Directions
Your answer should contain every line of the records, transcribed word for word.

Given information
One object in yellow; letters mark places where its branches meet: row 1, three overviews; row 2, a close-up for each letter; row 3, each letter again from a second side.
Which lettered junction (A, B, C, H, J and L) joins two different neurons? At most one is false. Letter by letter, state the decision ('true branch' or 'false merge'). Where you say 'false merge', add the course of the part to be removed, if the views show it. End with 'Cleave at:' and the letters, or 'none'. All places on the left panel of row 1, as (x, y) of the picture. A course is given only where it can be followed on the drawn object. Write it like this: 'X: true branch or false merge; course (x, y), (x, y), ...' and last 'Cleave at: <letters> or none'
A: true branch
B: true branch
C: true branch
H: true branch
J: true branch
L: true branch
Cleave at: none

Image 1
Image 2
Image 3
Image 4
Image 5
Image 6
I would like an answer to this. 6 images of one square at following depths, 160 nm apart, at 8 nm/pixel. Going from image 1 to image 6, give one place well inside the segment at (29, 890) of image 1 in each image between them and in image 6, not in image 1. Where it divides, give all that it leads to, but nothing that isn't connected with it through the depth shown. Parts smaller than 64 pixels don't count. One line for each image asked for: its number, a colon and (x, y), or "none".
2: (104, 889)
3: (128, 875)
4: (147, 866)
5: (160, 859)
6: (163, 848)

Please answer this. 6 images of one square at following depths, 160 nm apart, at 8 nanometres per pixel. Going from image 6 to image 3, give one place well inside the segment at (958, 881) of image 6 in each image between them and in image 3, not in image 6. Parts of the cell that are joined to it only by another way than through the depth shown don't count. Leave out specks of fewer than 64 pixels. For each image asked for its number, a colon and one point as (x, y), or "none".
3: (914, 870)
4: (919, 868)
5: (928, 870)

Solution to this exercise
One object in yellow; letters mark places where its branches meet: row 1, three overviews; row 2, a close-up for each letter; row 3, each letter again from a second side.
Which lettered junction (A, B, C, H, J and L) joins two different neurons? At most one is false. Letter by letter, state the decision ('true branch' or 'false merge'). Where you say 'false merge', add the course of the part to be removed, if the views show it. End with 'Cleave at:' and the letters, or 'none'. All places on the left panel of row 1, as (x, y) of the picture. A course is given only where it can be followed on the drawn object. Write it like this: 'X: true branch or false merge; course (x, y), (x, y), ...' and last 'Cleave at: <letters> or none'
A: true branch
B: true branch
C: true branch
H: true branch
J: true branch
L: true branch
Cleave at: none

Image 1
Image 2
Image 3
Image 4
Image 5
Image 6
I would like an answer to this. 6 images of one square at following depths, 160 nm apart, at 8 nm/pixel. Going from image 1 to image 6, give one place well inside the segment at (29, 890) of image 1 in each image between them and in image 6, not in image 1. Where it divides, give all that it leads to, but nothing that isn't connected with it through the depth shown. Parts smaller than 64 pixels don't count. One line for each image asked for: its number, a colon and (x, y), or "none".
2: (104, 889)
3: (128, 875)
4: (147, 866)
5: (160, 859)
6: (163, 848)

Please answer this. 6 images of one square at following depths, 160 nm apart, at 8 nanometres per pixel. Going from image 6 to image 3, give one place well inside the segment at (958, 881) of image 6 in each image between them and in image 3, not in image 6. Parts of the cell that are joined to it only by another way than through the depth shown don't count. Leave out specks of fewer than 64 pixels. For each image asked for its number, a colon and one point as (x, y), or "none".
3: (914, 870)
4: (919, 868)
5: (928, 870)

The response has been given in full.